View Full Version
Selasa, 10 May 2022

Prabowo Potensial Menjadi Pecundang Abadi?

Oleh: M Rizal Fadillah (Pemerhati Politik dan Kebangsaan)

Kekalahan Prabowo dalam tiga Pilpres berturut-turut patut menjadi pengalaman dan perhatian. Tahun 2009 Megawati-Prabowo kalah oleh pasangan SBY-Budiono. Prabowo Hatta Rajasa dikalahkan Jokowi-JK tahun 2014 dan terakhir tahun 2019 Prabowo-Uno kalah oleh Jokowi-Ma'ruf Amin.

Kini untuk Pilpres 2024 Prabowo mulai bersiap untuk maju kembali. Pasangan potensialnya adalah Puan Maharani dari PDIP.

Prabowo disorot hari-hari ini atas manuver "politik lebaran" yang atraktif. Satu-satunya Menteri yang segera menemui Presiden Jokowi di Istana Yogyakarta lalu makan opor dan tempe bacem bersama. Segera balik ke Jakarta untuk bertemu Mega dan Puan.

Terbang ke Jatim menemui Gubernur Khafifah dan ulama. Ketika ditanya oleh Jokowi akankah maju dalam Pilpres? Prabowo menjawab jika diizinkan Jokowi he hee.

Survey selalu menempatkan Prabowo di papan atas bahkan sering teratas. Mungkin efek dari kondisi peta pertarungan 2019 yang tersisa. Akan tetapi sebenarnya peta dukungan itu telah jauh berubah.

Sejak Prabowo masuk dalam Kabinet Jokowi, maka suara kecewa kerap terdengar. Banyak yang mengecam dan menilai Prabowo sebagai profil figur pecundang. Jikapun ia beralasan strategi, maka hal itu lebih pada jabatan dan keuntungan pribadi atau kelompok Prabowo sendiri.

Sejak puja puji berlebihan kepada Jokowi, Prabowo menampilkan integritas pribadi yang diragukan. Sebagaimana dirinya yang dinilai kurang demokratis, maka sikap kepada atasan lebih bernuansa ABS. Tidak terdengar gagasan kreatif apalagi progresif yang diterima dan dijadikan sebagai kebijakan Presiden.

Sikap kritis dan pembelaan pada rakyat yang menderita tidak nampak. Soal korupsi minim komentar, begitu juga saat rakyat ribut soal pemaksaan vaksin dan PCR. Minyak goreng langka, BBM naik, UU Cipta Kerja panas, proyek KA mangkrak, pindah IKN, penistaan agama dan lain-lainnya sepi dari suara Prabowo.
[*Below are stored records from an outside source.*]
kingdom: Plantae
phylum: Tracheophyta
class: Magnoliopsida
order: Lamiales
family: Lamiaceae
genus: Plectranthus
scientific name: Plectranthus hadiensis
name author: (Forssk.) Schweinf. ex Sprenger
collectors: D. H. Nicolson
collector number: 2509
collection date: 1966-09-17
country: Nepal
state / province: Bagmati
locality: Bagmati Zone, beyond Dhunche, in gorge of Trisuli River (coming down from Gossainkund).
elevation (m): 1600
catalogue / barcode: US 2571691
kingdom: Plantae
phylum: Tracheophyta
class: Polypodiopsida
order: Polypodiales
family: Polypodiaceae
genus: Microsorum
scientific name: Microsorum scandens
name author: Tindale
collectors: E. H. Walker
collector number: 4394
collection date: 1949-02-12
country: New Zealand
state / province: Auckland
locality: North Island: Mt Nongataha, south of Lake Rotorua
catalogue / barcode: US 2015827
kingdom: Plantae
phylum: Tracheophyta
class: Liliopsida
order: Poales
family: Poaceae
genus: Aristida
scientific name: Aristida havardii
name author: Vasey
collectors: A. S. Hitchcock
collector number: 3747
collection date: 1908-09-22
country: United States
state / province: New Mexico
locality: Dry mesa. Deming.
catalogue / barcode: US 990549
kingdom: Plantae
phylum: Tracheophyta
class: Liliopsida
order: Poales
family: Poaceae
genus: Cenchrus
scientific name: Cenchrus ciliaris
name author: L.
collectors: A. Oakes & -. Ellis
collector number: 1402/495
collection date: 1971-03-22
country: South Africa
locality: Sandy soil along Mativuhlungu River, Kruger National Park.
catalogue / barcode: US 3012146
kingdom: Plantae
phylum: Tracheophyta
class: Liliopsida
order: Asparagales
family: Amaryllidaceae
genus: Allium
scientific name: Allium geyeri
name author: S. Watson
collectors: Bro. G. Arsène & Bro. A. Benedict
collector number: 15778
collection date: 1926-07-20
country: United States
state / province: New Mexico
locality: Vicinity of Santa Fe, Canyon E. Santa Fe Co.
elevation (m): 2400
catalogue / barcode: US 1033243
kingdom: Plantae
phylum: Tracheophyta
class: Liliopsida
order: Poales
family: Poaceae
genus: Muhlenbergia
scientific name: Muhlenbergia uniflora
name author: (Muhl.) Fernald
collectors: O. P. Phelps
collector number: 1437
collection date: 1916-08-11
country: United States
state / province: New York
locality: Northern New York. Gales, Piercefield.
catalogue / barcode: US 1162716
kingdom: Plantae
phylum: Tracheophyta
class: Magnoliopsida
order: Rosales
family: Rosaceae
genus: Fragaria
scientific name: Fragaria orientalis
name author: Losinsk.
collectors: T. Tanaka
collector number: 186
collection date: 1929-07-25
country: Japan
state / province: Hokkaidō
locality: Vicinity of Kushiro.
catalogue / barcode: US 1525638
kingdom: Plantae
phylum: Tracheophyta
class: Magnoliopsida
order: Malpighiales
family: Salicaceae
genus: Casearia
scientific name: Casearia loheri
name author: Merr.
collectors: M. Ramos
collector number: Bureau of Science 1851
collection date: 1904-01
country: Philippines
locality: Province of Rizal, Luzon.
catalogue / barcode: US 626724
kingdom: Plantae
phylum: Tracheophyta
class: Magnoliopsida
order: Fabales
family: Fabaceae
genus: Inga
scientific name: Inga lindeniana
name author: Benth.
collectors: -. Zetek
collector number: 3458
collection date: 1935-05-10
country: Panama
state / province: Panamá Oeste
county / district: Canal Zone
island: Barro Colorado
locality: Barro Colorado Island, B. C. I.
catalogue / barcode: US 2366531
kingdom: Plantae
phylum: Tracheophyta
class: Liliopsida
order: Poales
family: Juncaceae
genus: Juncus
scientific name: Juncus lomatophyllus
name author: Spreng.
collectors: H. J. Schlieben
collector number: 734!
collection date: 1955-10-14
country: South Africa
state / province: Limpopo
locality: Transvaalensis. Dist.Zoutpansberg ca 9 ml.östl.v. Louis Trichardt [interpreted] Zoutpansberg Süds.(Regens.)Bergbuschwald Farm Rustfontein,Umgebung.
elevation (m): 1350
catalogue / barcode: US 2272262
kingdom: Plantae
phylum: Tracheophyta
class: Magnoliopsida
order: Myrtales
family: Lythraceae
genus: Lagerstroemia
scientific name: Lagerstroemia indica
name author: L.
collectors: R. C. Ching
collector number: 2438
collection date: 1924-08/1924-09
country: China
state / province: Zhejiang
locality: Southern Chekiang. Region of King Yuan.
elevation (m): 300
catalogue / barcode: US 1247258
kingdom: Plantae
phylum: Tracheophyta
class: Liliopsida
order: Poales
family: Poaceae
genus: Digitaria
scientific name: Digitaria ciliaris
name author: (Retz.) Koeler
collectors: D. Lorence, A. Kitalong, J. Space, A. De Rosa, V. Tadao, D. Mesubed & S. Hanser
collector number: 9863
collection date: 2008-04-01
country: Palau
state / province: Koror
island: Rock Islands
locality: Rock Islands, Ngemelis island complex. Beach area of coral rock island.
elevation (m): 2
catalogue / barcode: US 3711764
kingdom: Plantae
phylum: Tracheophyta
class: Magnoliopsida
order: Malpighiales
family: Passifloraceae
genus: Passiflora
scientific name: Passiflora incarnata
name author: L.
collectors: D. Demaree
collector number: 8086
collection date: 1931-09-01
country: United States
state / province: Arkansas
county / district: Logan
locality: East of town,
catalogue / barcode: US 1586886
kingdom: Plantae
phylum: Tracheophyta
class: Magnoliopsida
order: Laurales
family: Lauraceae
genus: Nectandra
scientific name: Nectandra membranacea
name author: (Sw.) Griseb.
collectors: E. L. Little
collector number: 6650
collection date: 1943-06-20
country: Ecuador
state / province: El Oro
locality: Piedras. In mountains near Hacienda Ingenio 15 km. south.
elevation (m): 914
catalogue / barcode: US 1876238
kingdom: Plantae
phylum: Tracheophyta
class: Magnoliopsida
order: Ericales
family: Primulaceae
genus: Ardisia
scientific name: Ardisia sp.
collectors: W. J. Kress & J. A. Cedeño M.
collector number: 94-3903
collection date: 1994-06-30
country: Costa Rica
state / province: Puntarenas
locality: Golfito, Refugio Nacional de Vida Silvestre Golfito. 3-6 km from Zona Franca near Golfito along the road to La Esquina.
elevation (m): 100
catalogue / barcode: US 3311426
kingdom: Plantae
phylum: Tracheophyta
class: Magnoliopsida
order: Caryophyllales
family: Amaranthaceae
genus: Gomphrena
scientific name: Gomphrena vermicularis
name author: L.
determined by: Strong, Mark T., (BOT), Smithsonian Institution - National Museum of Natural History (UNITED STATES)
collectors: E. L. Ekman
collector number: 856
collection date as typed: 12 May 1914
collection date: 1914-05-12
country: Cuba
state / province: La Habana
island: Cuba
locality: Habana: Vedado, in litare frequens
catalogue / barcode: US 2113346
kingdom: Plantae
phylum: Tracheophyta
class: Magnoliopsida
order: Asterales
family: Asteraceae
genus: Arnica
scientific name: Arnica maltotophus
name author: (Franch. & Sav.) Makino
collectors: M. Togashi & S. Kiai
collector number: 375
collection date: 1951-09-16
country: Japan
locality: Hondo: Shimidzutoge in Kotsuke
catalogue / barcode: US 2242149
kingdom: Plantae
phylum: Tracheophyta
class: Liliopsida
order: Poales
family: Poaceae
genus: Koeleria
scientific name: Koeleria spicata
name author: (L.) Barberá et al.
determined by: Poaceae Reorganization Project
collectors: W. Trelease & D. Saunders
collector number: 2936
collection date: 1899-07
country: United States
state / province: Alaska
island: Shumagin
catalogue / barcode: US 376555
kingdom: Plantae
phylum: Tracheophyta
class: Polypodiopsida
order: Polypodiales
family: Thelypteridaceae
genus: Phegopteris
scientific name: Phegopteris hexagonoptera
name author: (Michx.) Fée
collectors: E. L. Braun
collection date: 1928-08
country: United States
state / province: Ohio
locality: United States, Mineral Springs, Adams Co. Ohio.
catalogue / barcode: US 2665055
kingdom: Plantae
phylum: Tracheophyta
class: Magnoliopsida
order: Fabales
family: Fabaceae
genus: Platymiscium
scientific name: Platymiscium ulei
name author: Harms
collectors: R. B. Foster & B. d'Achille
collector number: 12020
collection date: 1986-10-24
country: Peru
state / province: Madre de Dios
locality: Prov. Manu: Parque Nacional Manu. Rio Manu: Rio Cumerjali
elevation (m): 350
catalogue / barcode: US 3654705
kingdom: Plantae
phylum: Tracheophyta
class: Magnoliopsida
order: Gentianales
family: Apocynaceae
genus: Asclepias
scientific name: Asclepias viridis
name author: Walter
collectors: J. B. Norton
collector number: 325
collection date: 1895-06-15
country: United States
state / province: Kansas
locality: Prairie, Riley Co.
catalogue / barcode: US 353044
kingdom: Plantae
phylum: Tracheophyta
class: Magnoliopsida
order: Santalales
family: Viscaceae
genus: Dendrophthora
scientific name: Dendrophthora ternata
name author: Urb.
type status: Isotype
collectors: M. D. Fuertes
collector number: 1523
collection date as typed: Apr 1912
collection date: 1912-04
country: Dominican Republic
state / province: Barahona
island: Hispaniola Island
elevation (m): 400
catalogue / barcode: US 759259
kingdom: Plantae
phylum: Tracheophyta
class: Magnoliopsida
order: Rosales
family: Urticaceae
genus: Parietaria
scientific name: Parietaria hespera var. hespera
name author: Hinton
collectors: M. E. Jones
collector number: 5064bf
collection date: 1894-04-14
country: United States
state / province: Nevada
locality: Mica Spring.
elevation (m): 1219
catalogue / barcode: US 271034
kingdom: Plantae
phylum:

Soal pembantaian 6 laskar FPI maupun pembunuhan dokter pejuang kemanusiaan Prabowo tetap bungkam dan tenang-tenang saja. Saat HRS dan aktivis eks pendukungnya ditangkap dan dipenjara ia tidak nampak gelisah. Sikapnya nyaris bersatu dengan kezaliman rezim. Menyakitkan.

Kini ia mulai aktif bermanuver demi jabatan Presiden ke depan. Bukan demi rakyat yang semakin terdesak dan muak dengan perilaku pemimpin negara yang serakah, memikirkan sendiri, serta korup. Bermain di dua kaki antara Jokowi dan Megawati. Kakinya tidak berpijak pada amanat penderitaan rakyat.

Jika berprinsip dapatkan dulu kursi Presiden baru berbuat untuk rakyat, maka itu adalah awal dari kebohongan dan modal bagi penghianatan. Oligarki dipastikan mengangkangi dan tetap memegang kendali.

Janji untuk rakyat tidak ada artinya jika tidak berjuang bersama rakyat. Tidak merasakan denyut nadi aspirasi dan keinginan rakyat untuk hidup lebih bebas, sejahtera, berkeadilan dan berkeadaban.

Prabowo bukan figur terbaik yang dinilai mampu untuk memimpin negeri. Ia kini merepresentasi misi Istana yang nyatanya sudah berfriksi. Prabowo potensial menjadi wajah baru dari oligarki.

Masih banyak figur lain yang lebih berkualitas dan berintegritas seperti Anies Baswedan, LaNyalla Mattalitti, Gatot Nurmantyo, Rizal Ramli dan lainnya. Rakyat tidak boleh digiring untuk selalu ditipu oleh rekayasa politik pragmatik.

Dalam pertarungan yang sehat, sulit Prabowo untuk berhasil. Gebrakan politiknya tidak populis.
Dengan postur politik Prabowo saat ini maka untuk menang bukan hal yang mudah. Dukungan telah berubah. Prabowo kemarin berbeda dengan Prabowo saat ini.

Prabowo potensial untuk menjadi pecundang yang abadi.